Mistral launches Voxtral
Mistral AI released Voxtral, an open‑weight TTS model that supports expressive speech in nine languages and targets low latency use cases like customer support and translation. The launch positions Voxtral as a production‑ready multimodal voice option for enterprise deployments. (x.com)

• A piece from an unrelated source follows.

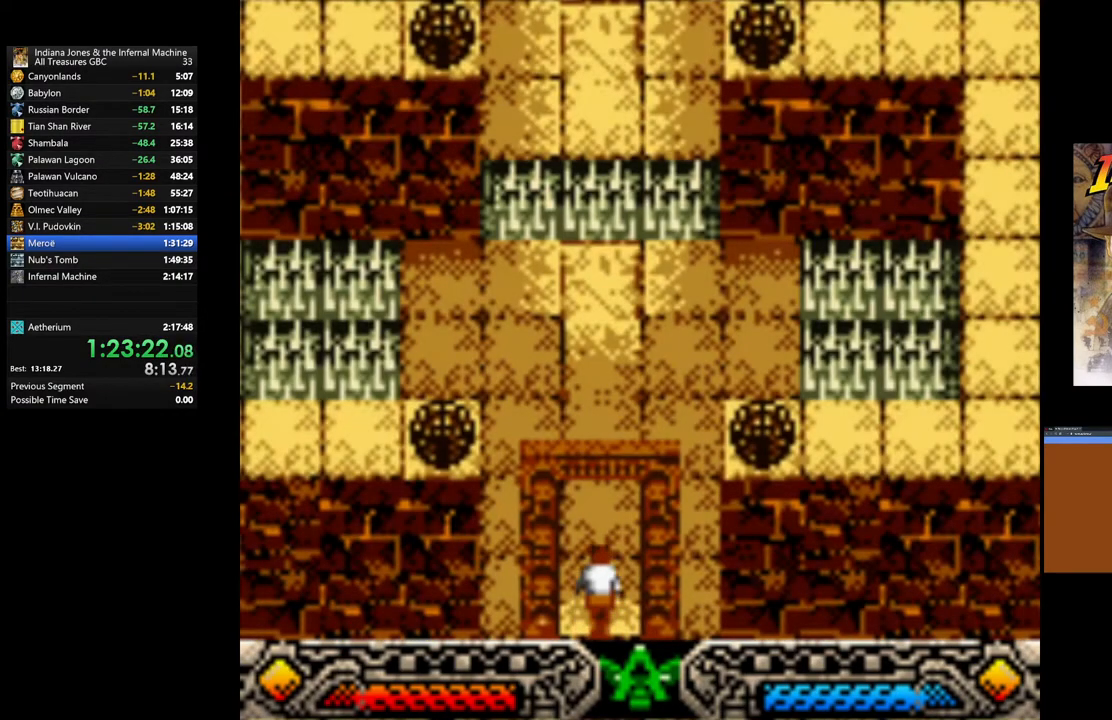
{"buttons": [], "left_stick": "center", "right_stick": "center", "events": [[317, "SELECT", "down"], [450, "SELECT", "up"]]}
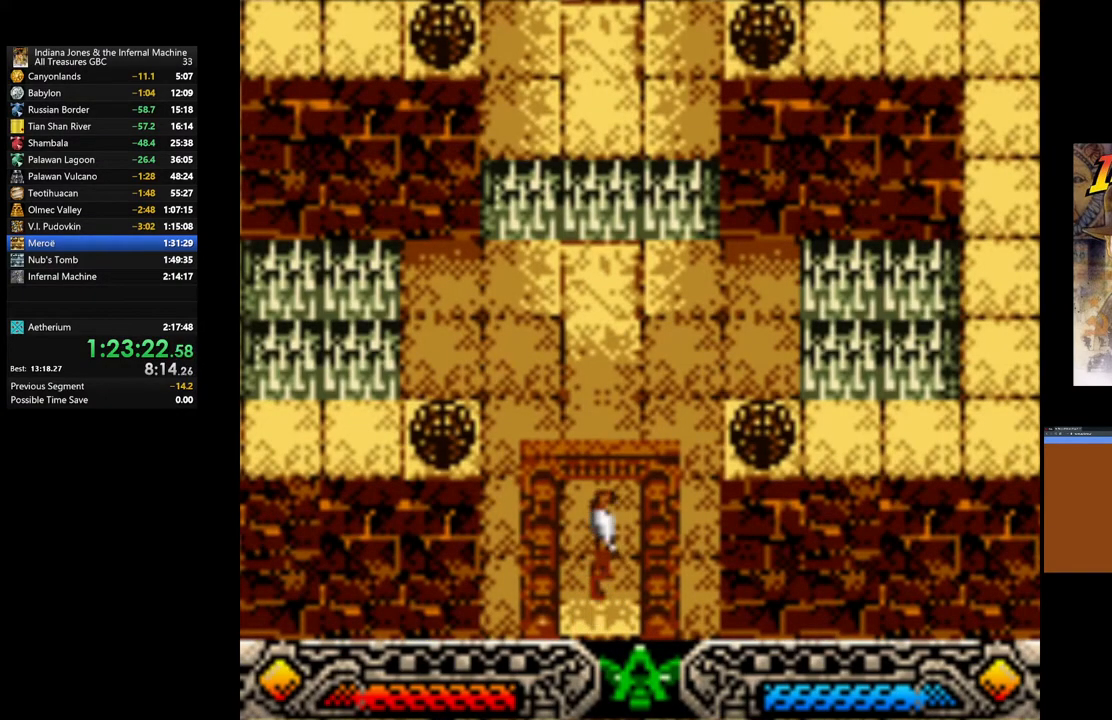
{"buttons": [], "left_stick": "center", "right_stick": "center", "events": [[133, "SELECT", "down"], [267, "SELECT", "up"]]}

Mistral’s release page presents Voxtral TTS as a “lightweight” 4‑billion‑parameter model, while technical coverage breaks the architecture down into a 3.4B‑parameter transformer decoder plus a 390M flow‑matching acoustic transformer and a 300M neural audio codec. (mistral.ai) Multiple reports say the model’s runtime footprint is roughly 3 GB of RAM, with a claimed time‑to‑first‑audio of about 90 milliseconds and generation speeds near 6× real time, enabling on‑device use cases on smartphones and even wearable targets. (aihola.com) Mistral and press coverage list nine supported languages — English, French, German, Spanish, Dutch, Portuguese, Italian, Hindi and Arabic — and demonstrate voice adaptation from under five seconds of reference audio that preserves accent when switching languages. (theaiinsider.tech) In company‑run human evaluations Voxtral reportedly beat ElevenLabs Flash v2.5, with Mistral citing a 62.8% listener preference on standard voices and 69.9% on customized voices; those preference numbers are self‑reported and have not been independently validated. (mistral.ai) Voxtral is being released as “open‑weight,” with Mistral offering testing in AI Studio and options to run weights on private servers or edge devices — part of a push by Mistral to give enterprises full control of voice stacks after its recent funding growth. (venturebeat.com) The TTS launch follows Mistral’s Voxtral Transcribe 2 rollout in February 2026 (batch and realtime ASR models), creating a complete, production‑oriented speech‑to‑speech pipeline that Mistral says supports low‑latency, multilingual voice agent deployments. (mlq.ai)